The Transformation of Speech
[An excerpt from The Dharma , by Kalu Rinpoche, from a chapter on The Four Dharmas of Gampopa. ]
“The second aspect of transformation [of confusion into wisdom] concerns our speech. Although it may be easy to consider speech as intangible, that it simply appears and disappears, we actually relate to it as something real. It is because we become so attached to what we say and hear that speech has such power.
Mere words, which have no ultimate reality, can determine our happiness and suffering.
We create pleasure and pain through our fundamental clinging to sound and speech.
In the Vajrayana context, we recite and meditate on mantra, which is enlightened sound, the speech of the [Bhodisattva of Compassion], the union of Sound and Emptiness.
It has no intrinsic reality, but is simply the manifestation of pure sound, experienced simultaneously with its Emptiness.
Through mantra, we no longer cling to the reality of the speech and sound encountered in life, but experience it as essentially empty. Then confusion of the speech aspect of our being is transformed into enlightened awareness.

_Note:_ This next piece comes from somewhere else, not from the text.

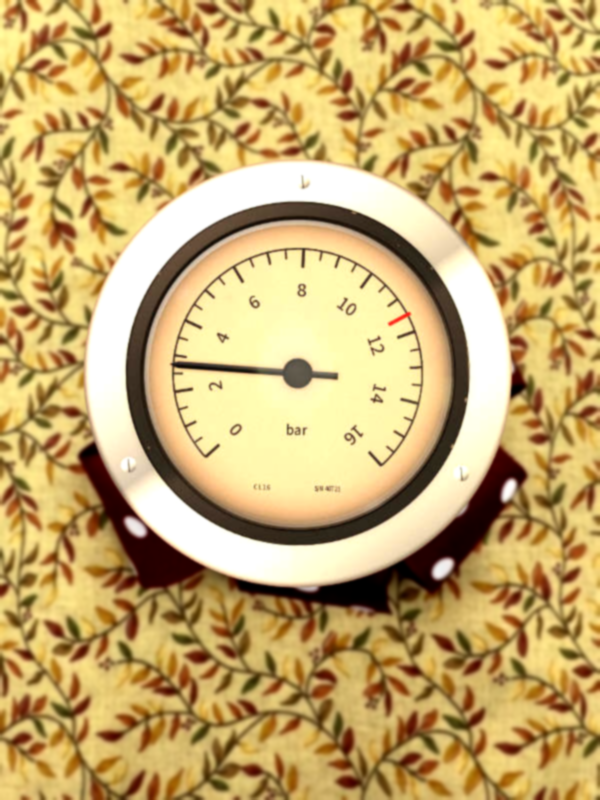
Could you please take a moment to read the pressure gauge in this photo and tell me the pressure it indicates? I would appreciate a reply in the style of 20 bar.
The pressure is 2.75 bar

At first, the Union of Sound and Emptiness is simply an intellectual concept of what our meditation should be.
Through continued application, it becomes our actual experience.
Here, as elsewhere in the practice, attitude is all-important, as this story about a teacher in Tibet illustrates.
The teacher had two disciples, who both undertook to perform a hundred million recitations of the mantra of Chenrezig, OM MANI PADME HUNG. In the presence of their lama, they took a vow to do so, and went off to complete the practice.
One of the disciples was very diligent, though his realization was perhaps not so profound. He set out to accomplish the practice as quickly as possible and recited the mantra incessantly, day and night. After long efforts, he completed his one hundred million recitations, in three years.
The other disciple was extremely intelligent, though perhaps not as diligent, because he certainly did not launch into the practice with the same enthusiasm. But when his friend was approaching the completion of his retreat, the second disciple, who had not recited very many mantras, went up on the top of a hill. He sat down there, and began to meditate that all the beings throughout the universe were transformed into Chenrezig.
He meditated that the sound of the mantra was not only issuing from the mouth of each and every being, but that every atom in the universe was vibrating with it, and for a few days he recited the mantra in this state of samadhi.
When the two disciples went to their lama to indicate they had finished the practice, he said, ‘Oh, you’ve both done excellently. You were very diligent, and You were very wise. You both accomplished the one hundred million recitations of the mantra.’
Thus, through changing our attitude and developing our understanding, practice becomes far more powerful.”